— WHAT IS EXPECTED —
All that is wanted is the exact text of the lines below from the one with "Figure 8: Comparison" through the one with "Fig.6 . House", inclusive, minus any pictures.

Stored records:
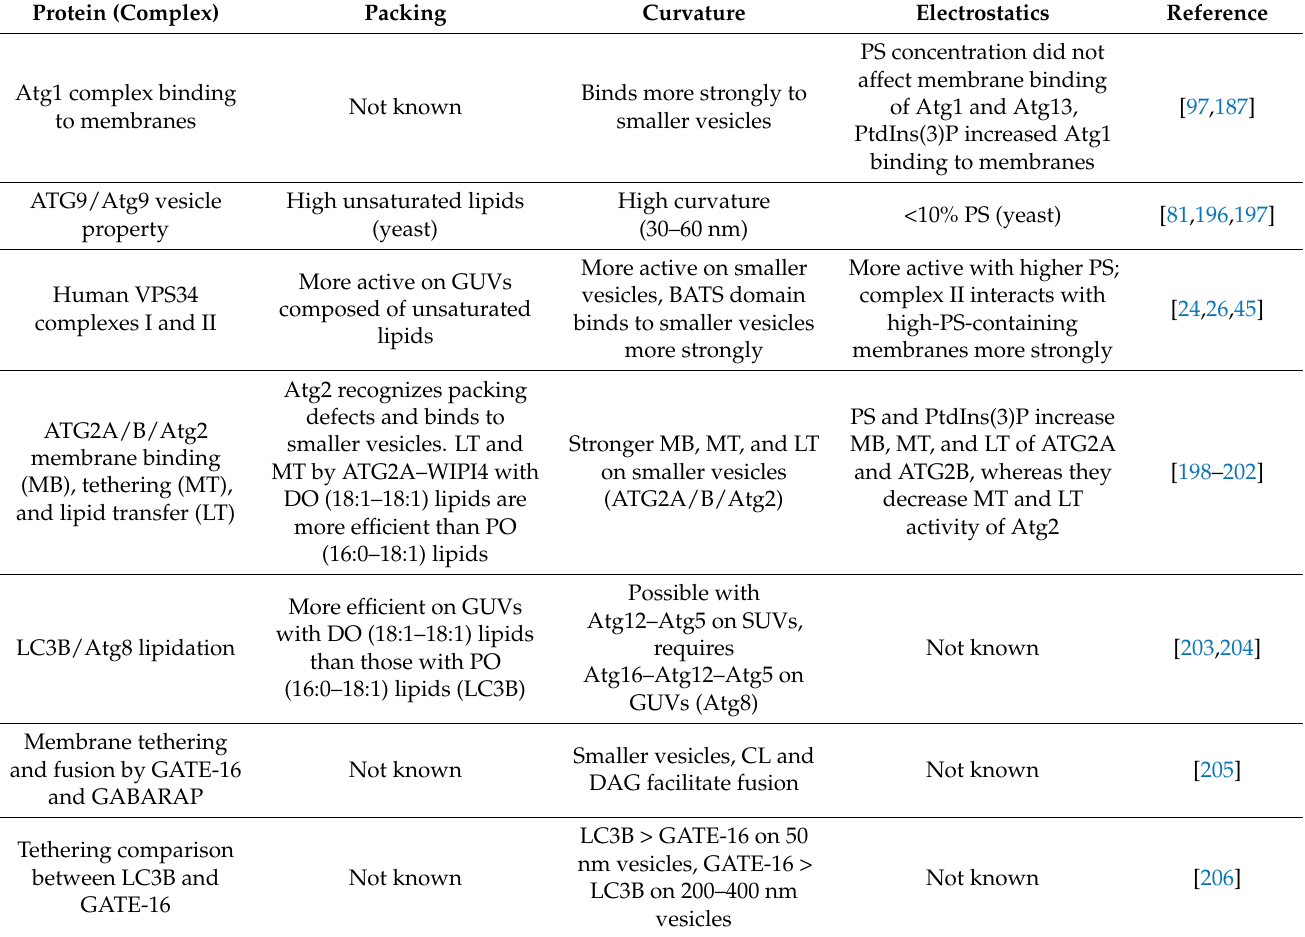
Table 1. Summary of effects of lipid physicochemical parameters on the activities and membrane binding of autophagy- related proteins. The lipid physicochemical parameters of ATG9/Atg9 vesicles are also involved. Protein (Complex) Packing Curvature Electrostatics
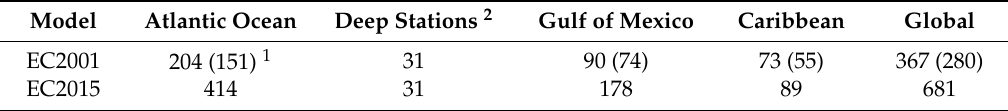
Table 5. Total number of validation stations available in each region for the most recent East Coast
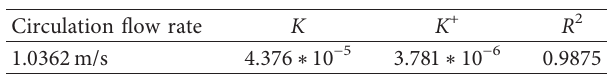
Figure 8: Comparison of the predicted and measured extraction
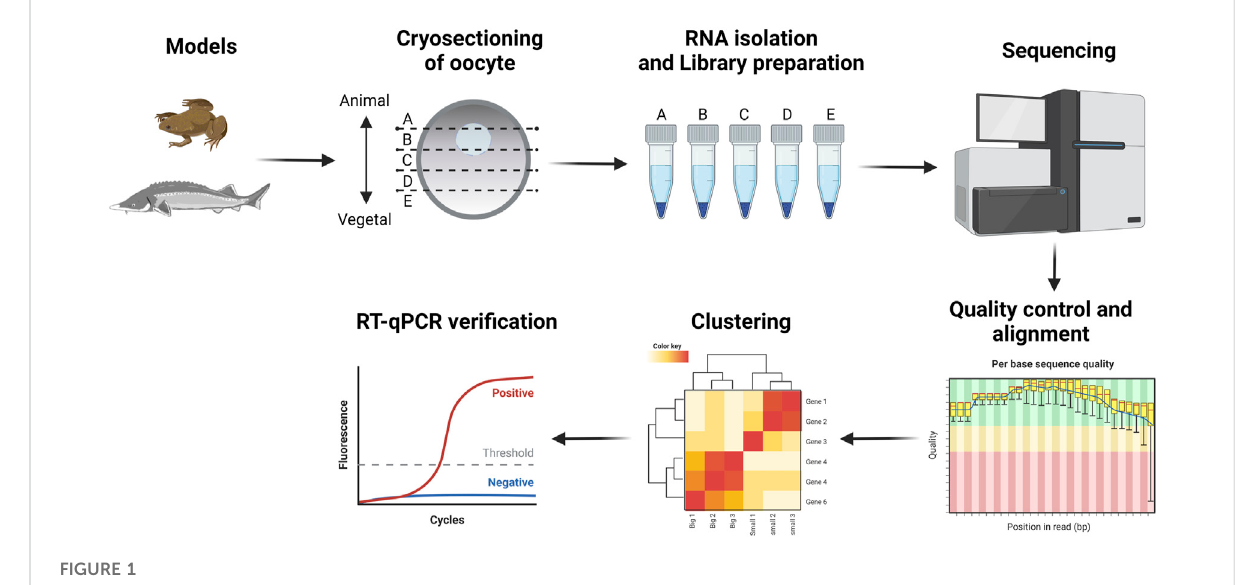
FIGURE 1 Schematic of the methodological work fl ow.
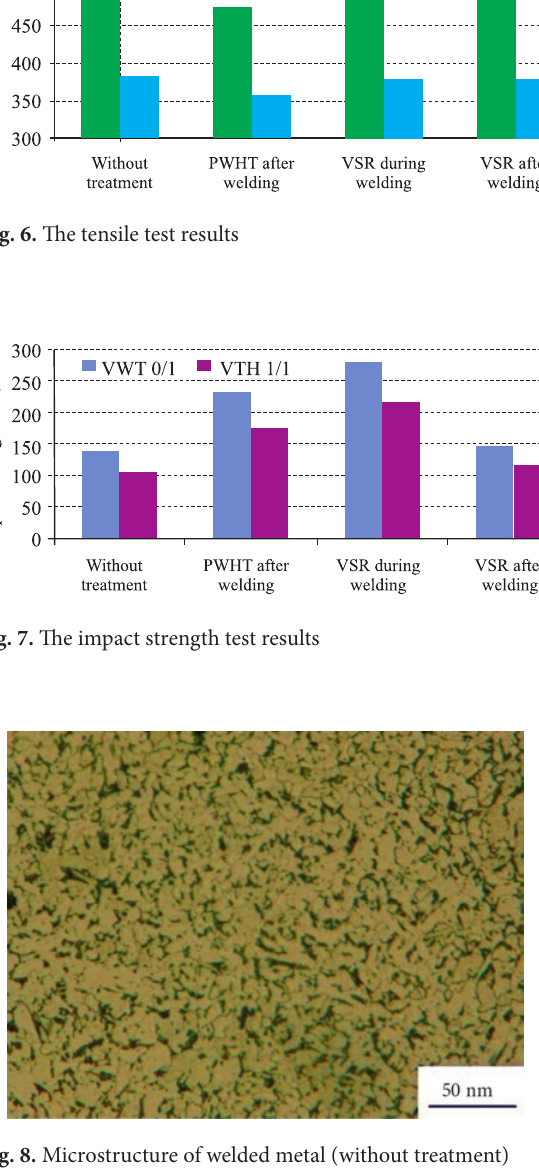
Fig. 8. Microstructure of welded metal (without treatment)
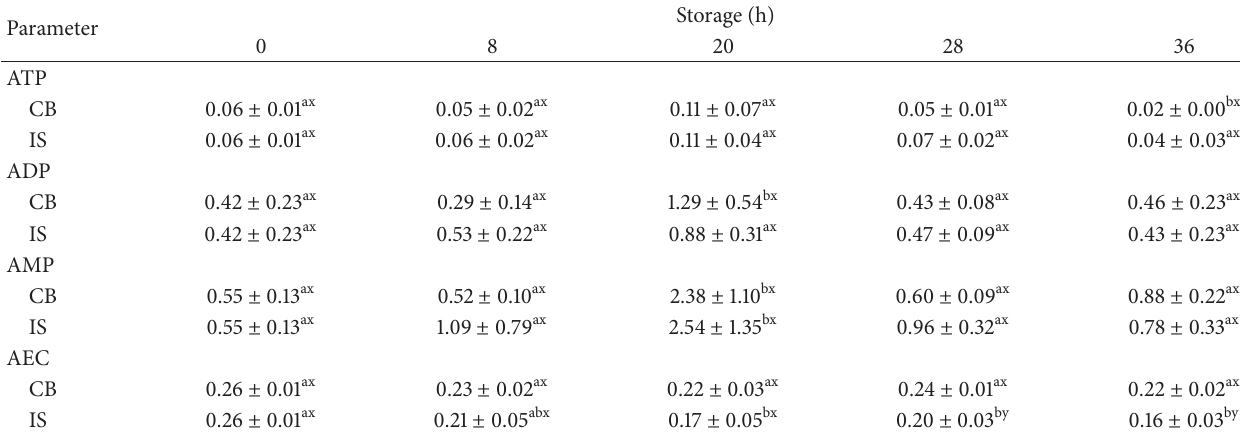
Table 1: Nucleotides, nucleosides ( 𝜇 mol/g dry weight), and AEC values of oyster Crassostrea gigas during in vivo transport in cardboard box (CB) and ixtle sacks (IS).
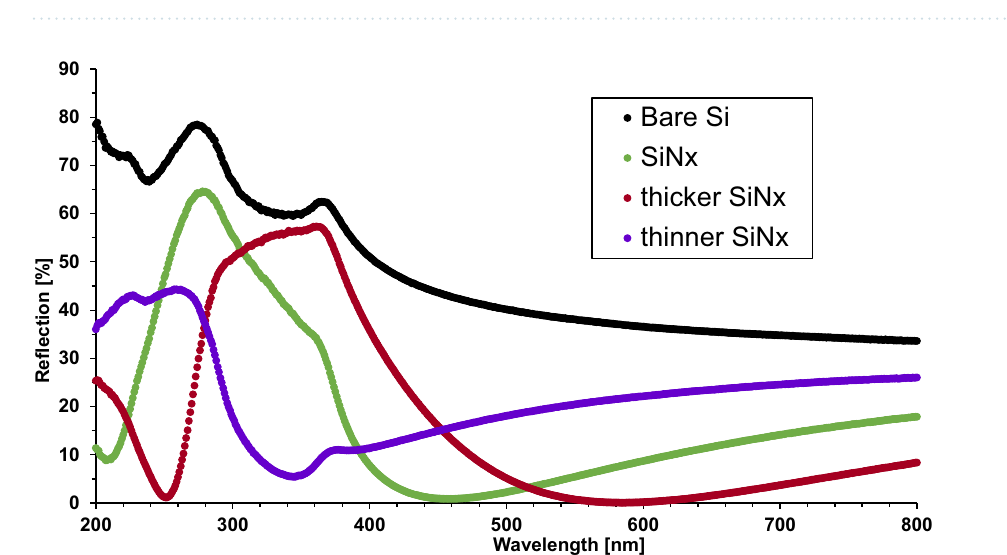
Figure 2. Reflection comparison of SiN x (55 nm), “thicker” SiN x (72 nm), and “thinner” SiN x (38 nm) as single- layer ARC deposited on the silicon wafers with planar silicon surface. The case of without any ARC (“Bare Si”) is also concluded as a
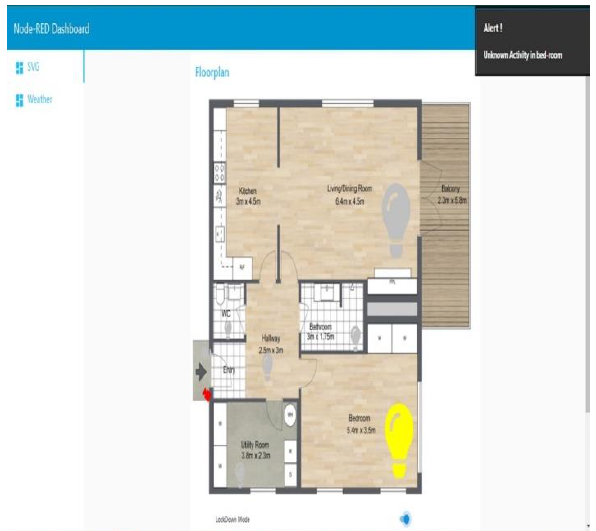
Fig.6 . House Plan Showing all devices when Lockdown Mode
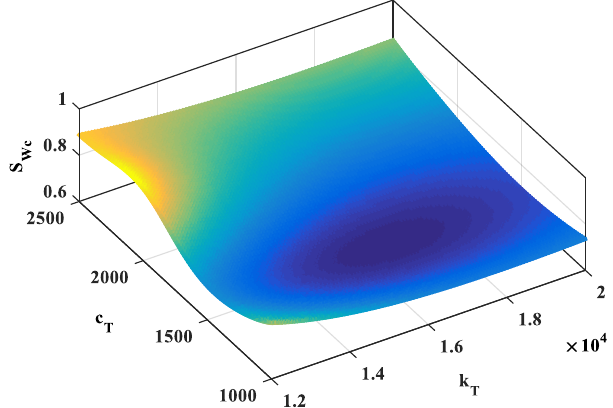
Figure 9. The variation of S Wc as a function of c T and k T .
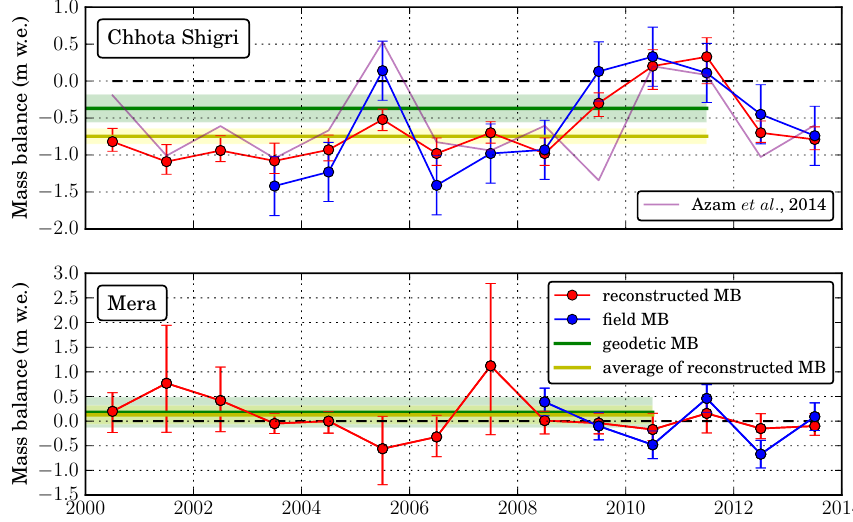
Figure 10. Reconstructed mass balance for Chhota Shigri (top) and Mera (bottom) glaciers. The green and yellow lines represent the annual mean of the geodetic mass balance from Gardelle et al. (2013) and the annual mean of the reconstructed mass balance, respectively. The purple line corresponds to the annual mass balance values calculated with a degree-day model (Azam et al., 2014a). The error bars for the reconstructed mass balance correspond to the 90% confidence interval. For Mera Glacier some reconstructed mass balance values (for the years 2001 and 2007) correspond to albedo values outside the range of calibration and are therefore believed to be questionable. Note that the scaling of mass balance is different on both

— RESPONSE —
Figure 8: Comparison of the predicted and measured extraction
FIGURE 1 Schematic of the methodological work fl ow.
Fig. 8. Microstructure of welded metal (without treatment)
Table 1: Nucleotides, nucleosides ( 𝜇 mol/g dry weight), and AEC values of oyster Crassostrea gigas during in vivo transport in cardboard box (CB) and ixtle sacks (IS).
Figure 2. Reflection comparison of SiN x (55 nm), “thicker” SiN x (72 nm), and “thinner” SiN x (38 nm) as single- layer ARC deposited on the silicon wafers with planar silicon surface. The case of without any ARC (“Bare Si”) is also concluded as a
Fig.6 . House Plan Showing all devices when Lockdown Mode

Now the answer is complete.